S’il y avait un Prix pour récompenser le meilleur héritier du professeur Choron, de Reiser ou de Vuillemin, Abraham Kadabra et Goupil Acnéique auraient de fortes chances de monter sur la première marche du podium. Comme leurs illustres prédécesseurs, ils ont choisi de faire rire en dénonçant la connerie humaine d’une manière forte et spectaculaire, où le mauvais goût côtoie la provocation. Un peu comme dans les expressions "soigner le mal par le mal" ou "combattre le feu par le feu". C’est qu’il n’est pas question ici de brandir des panneaux "la guerre c’est moche" ou "la famine faut que ça cesse", mais plutôt de mettre en exergue les petites (et grandes) lâchetés, les "racismes" de toutes sortes ou les hypocrisies de tout acabit.
A l’aide de strips de trois cases et de deux personnages principaux réunissant toutes les tares psychologiques que l’être humain peut compter, Abraham et Goupil tapent sur tout ce qui bouge. Paf, le chien, et Hencule, le chat (aucun respect pour nos lectures d’enfants) sont les bras armés de cette plongée dans la noirceur de l’âme (de la même couleur que l’humour des deux auteurs). On ne peut même plus parler d’anti-héros à ce degré de bassesse. Et c’est justement le fait d’en faire des personnages principaux qui interpelle le lecteur. Ne craignez rien si vous les trouvez immondes, c’est bon signe. L’inverse serait particulièrement inquiétant.
Évidemment, lorsqu’on est sur le fil du rasoir comme les deux auteurs, les risques sont grands. D’abord de ne pas être compris et d’être rattrapés par la fameuse expression de Pierre Desproges "on peut rire de tout mais pas avec n’importe qui" (penser à ajouter Desproges dans la liste citée plus haut). Le second degré n’est pas une qualité partagée par tous. Le test est simple : si le livre ne vous tombe pas des mains après la lecture de la percutante préface dessinée par Bastien Vivès, vous êtes prêts pour aller jusqu’au bout de ce livre.

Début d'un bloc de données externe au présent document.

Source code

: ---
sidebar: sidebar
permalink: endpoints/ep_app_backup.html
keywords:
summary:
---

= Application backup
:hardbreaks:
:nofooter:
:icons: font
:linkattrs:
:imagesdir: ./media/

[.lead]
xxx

Ensuite, de ne pas être drôle. Et là, force est de constater que les deux auteurs s’en tirent parfaitement (sous réserve bien sûr, que vous ayez passé le test cité plus haut) en gardant un niveau d’humour constant au fil des pages.
Certes, c’est bien souvent un rire nerveux qui prend le lecteur. Celui qui permet de trouver une porte de sortie lorsqu’on est mal à l’aise. Car tout le monde en prend pour son grade, des plus attendus (Ku Klux Klan, CRS, corrida, intégristes) aux plus intouchables (femmes enceintes, homosexuels, SDF, enfants, handicapés, enfants handicapés). Et c’est bien ce qui fait tout l’intérêt de Paf et Hencule.